If they demolish Khan al-Ahmar a new precedent will be set. It will be clear that Israeli officials do not care about the future of the Palestinians or Bedouins. It will be clear that a viable alternative is not a concern to them.
And I must emphasize: this conflict has nothing to do with Israeli settlers. Although, and I think it is clear that, demolition orders are only being made for the sake of expanding Israeli settlements (there are actually a huge number of structures that do not have approved plans, yet only Palestinian structures have demolition order). That has nothing to do with the settlers themselves; there are a great number of settlers who do not want Khan al-Ahmar to be demolished. To the extent that they have come to the courts, alongside Israeli activist, to support the village.
Israel's civil defense has even stepped in and expressed many signs that they do not wish to demolish the village. They have stated that it is completely out of their hands.

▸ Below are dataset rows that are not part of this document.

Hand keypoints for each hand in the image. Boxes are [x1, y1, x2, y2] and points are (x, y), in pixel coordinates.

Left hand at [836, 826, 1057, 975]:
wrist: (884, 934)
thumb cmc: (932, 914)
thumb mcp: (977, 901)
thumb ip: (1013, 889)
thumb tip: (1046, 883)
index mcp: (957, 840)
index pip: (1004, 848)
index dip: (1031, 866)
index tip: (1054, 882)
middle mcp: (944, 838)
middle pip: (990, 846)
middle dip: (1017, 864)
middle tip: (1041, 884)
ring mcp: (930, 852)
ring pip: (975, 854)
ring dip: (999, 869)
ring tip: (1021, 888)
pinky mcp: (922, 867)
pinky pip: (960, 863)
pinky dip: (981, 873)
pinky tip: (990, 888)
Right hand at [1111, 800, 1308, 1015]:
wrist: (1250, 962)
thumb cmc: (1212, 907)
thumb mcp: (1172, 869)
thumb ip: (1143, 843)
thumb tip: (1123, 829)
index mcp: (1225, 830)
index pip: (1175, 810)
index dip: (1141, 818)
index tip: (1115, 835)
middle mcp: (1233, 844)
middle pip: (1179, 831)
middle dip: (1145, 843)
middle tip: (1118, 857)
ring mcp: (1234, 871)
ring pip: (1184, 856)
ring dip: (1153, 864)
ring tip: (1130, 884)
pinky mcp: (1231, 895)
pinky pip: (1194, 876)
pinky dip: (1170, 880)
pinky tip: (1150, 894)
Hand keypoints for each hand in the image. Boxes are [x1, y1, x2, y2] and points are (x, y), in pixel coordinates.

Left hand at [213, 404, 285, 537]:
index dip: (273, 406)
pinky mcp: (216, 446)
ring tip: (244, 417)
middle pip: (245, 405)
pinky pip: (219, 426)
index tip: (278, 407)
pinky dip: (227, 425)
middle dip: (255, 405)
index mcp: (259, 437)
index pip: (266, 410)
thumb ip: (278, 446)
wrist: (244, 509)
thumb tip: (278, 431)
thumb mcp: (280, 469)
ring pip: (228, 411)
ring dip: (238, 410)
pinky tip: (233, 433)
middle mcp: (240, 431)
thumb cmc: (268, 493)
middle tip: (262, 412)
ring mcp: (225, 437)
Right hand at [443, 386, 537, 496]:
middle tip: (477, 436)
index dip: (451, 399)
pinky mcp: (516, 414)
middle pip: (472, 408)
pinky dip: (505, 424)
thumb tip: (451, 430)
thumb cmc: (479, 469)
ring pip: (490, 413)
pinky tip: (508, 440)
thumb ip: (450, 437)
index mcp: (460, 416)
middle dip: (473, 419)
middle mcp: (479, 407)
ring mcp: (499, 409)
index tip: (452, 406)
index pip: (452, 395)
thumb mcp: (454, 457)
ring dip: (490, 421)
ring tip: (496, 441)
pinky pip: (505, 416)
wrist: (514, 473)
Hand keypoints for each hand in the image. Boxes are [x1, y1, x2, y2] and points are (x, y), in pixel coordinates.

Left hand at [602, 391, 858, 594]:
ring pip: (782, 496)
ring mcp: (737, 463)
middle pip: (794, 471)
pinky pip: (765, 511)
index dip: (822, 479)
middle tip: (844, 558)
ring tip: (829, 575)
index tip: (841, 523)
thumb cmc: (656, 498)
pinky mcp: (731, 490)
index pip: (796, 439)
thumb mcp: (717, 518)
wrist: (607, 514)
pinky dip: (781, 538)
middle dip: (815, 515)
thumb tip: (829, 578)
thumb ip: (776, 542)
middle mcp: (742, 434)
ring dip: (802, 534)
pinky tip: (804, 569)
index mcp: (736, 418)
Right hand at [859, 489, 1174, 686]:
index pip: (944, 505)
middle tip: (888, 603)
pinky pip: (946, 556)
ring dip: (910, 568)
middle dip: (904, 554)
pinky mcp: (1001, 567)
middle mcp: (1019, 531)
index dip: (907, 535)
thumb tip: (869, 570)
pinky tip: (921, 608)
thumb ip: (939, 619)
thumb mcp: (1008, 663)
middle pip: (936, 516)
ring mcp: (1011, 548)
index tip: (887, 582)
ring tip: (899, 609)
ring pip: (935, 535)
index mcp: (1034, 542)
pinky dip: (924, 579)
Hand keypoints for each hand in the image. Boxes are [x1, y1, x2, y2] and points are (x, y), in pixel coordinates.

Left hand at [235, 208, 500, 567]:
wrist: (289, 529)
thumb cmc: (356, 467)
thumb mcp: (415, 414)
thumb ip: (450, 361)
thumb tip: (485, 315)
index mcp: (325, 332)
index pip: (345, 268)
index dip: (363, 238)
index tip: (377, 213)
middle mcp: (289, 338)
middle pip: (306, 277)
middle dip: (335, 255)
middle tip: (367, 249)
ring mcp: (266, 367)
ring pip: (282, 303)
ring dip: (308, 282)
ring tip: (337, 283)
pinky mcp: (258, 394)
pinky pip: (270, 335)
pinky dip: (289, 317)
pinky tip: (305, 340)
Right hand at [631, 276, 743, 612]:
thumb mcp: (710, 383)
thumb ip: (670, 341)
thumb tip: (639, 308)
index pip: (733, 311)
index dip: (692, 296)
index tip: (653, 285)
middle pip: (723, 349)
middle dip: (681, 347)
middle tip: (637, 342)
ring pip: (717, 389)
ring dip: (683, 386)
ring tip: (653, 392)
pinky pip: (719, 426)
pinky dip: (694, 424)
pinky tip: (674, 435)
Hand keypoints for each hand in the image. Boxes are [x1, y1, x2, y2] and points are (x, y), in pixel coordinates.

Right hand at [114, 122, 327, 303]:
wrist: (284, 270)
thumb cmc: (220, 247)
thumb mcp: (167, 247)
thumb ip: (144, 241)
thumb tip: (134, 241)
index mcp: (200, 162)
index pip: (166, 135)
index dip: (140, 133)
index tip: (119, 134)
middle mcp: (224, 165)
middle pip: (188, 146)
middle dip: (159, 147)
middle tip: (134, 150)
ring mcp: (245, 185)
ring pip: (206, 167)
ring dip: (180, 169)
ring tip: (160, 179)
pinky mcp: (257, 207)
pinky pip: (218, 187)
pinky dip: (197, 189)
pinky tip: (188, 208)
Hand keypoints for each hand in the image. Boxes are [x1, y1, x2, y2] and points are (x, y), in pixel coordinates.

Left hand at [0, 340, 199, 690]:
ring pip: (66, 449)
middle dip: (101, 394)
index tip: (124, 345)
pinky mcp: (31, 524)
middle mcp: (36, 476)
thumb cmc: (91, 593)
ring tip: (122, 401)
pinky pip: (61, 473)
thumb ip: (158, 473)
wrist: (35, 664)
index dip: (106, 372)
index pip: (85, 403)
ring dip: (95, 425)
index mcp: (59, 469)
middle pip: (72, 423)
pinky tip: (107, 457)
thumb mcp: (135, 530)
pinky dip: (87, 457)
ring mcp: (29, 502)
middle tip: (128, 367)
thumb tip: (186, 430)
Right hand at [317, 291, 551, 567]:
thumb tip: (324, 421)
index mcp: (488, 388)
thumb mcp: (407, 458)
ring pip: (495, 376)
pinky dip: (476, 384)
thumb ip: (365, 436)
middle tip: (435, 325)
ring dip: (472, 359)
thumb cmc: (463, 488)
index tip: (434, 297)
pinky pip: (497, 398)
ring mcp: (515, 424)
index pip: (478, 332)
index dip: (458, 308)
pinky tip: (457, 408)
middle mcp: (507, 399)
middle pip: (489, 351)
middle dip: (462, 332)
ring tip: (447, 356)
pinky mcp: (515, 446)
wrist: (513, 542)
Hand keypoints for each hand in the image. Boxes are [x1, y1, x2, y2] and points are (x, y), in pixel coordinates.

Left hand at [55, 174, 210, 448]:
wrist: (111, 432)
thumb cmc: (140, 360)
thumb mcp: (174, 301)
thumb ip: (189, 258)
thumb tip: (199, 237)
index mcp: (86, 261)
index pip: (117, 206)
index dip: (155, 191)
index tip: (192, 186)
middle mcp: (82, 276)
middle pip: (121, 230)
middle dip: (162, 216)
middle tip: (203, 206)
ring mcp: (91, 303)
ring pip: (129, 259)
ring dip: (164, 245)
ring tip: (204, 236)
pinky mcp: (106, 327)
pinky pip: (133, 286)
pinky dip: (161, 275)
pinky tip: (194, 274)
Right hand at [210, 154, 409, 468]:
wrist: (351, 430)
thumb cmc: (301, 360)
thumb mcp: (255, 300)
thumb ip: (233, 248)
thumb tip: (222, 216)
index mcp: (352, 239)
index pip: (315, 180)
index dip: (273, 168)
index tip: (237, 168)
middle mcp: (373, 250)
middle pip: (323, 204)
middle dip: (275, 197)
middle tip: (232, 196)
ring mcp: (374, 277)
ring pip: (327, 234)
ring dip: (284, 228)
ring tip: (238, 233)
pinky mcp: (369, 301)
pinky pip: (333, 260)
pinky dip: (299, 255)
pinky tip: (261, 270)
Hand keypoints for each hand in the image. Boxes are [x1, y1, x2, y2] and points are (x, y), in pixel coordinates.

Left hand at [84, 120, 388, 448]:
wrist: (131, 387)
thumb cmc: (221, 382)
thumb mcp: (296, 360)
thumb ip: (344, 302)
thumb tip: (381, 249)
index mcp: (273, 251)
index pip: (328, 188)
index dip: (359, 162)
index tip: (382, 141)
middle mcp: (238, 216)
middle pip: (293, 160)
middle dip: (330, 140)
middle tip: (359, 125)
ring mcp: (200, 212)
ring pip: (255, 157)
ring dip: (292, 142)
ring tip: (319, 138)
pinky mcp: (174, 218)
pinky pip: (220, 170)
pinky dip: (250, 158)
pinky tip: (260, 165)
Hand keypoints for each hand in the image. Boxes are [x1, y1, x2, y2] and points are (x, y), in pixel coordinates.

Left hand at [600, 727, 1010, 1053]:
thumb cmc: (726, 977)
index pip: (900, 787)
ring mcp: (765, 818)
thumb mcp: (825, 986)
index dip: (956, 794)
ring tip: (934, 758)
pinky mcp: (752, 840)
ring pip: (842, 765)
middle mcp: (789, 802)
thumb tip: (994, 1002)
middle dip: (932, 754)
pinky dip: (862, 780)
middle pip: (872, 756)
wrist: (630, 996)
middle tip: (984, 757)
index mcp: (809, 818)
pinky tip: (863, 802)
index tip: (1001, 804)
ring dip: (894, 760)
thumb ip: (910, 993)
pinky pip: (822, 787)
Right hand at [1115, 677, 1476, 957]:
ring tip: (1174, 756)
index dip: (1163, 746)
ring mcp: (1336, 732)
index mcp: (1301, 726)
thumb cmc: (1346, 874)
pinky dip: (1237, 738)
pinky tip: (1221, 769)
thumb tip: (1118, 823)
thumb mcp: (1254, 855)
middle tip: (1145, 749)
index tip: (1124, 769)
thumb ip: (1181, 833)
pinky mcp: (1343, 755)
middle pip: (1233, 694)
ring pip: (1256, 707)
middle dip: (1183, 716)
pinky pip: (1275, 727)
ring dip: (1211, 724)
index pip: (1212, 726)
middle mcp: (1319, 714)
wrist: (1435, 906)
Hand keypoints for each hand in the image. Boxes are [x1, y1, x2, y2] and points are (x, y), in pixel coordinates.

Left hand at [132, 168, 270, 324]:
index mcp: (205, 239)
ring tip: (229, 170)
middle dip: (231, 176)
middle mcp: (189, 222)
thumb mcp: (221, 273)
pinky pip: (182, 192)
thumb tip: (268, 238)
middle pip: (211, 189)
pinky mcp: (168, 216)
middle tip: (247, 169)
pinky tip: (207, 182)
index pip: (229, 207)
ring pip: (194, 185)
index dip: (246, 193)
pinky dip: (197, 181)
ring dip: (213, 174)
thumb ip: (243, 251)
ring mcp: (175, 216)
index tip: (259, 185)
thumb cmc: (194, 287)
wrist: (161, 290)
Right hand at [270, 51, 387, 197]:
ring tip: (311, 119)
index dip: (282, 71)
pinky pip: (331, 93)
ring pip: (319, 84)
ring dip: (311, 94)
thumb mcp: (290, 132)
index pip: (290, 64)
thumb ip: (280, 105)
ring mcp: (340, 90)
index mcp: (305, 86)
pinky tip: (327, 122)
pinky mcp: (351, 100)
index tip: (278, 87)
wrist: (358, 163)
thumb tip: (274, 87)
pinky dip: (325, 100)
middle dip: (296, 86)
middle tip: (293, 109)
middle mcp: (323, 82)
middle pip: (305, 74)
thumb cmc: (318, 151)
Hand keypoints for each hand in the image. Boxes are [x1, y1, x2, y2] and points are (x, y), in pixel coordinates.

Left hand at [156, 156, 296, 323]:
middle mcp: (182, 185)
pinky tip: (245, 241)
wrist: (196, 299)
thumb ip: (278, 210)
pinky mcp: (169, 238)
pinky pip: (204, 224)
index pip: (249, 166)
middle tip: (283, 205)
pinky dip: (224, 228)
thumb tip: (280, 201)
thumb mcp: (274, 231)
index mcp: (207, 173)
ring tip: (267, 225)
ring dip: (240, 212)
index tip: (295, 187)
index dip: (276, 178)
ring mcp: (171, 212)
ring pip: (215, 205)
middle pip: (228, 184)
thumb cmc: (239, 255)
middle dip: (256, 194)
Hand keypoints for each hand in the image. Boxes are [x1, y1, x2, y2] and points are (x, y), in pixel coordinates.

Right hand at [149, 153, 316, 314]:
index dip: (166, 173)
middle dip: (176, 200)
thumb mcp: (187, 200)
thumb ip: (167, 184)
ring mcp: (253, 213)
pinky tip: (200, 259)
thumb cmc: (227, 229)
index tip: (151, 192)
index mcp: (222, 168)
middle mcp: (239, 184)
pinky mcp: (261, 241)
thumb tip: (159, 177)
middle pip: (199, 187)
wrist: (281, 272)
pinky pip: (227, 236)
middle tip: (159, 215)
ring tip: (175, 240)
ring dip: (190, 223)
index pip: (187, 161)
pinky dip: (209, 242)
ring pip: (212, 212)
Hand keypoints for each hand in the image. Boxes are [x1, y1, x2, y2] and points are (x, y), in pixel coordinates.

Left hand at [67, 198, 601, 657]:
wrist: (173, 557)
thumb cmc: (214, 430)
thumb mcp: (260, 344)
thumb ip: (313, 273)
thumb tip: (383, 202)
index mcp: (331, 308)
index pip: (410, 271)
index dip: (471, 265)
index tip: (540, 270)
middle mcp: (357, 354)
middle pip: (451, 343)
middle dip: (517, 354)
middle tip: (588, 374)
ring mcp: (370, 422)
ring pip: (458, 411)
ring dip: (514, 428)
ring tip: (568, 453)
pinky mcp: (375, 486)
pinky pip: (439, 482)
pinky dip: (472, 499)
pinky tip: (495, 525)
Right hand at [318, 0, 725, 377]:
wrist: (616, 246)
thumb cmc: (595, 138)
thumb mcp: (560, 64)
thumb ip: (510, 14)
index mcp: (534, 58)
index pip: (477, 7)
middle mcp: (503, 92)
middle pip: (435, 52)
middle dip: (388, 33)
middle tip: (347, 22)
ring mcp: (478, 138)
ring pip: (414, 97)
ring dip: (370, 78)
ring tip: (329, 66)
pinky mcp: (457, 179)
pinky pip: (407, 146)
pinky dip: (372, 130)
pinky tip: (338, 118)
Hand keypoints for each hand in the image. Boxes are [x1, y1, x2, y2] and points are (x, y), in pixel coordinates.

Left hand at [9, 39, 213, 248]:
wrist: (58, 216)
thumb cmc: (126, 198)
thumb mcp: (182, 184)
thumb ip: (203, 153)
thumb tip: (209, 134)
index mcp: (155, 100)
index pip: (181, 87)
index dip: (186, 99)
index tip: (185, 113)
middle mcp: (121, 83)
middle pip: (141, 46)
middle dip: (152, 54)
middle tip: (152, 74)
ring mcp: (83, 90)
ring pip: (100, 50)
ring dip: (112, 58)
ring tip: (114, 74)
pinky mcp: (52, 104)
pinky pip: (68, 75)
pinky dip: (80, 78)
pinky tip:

Currently, Jewish settlers, activist, and allies are sleeping in the tire-school to stand in alliance with the village of Khan al-Ahmar, and what a beautiful thing that is.
It is true that the existence of Bedouins constricts Israeli expansion, and it is also true that the Bedouins were there first. But you know what? Human beings have the capacity to care about each other; human beings have the capability to compromise. Honorable Israeli individuals joining the fight of the Bedouin people are a perfect example of this.
These individuals are both Jewish themselves and strong supporters of the state of Israel. Hence, you have no business even considering calling them anti-semitic. They identify with Israel as their homeland yet they understand what may happen to the Bedouin people is wrong; they accept that the future fate of their village is under attack.
Their efforts should teach a lesson of rationality.
You can disagree with a part of something without rejecting the whole. Namely, you can say that Israel is making a mistake without saying Israel should not exist or that Israel is the worst nation in the world.
None of that is true (in my mind).
What is true is that human beings are suffering due to political impositions. All while I have strong hope that, if left alone, the citizens in the surrounding areas could make peace with one another.
Putting aside any questions of a one or two state solutions, let us consider the trust being formed between the Bedouin villagers, Israeli settlers, and citizens.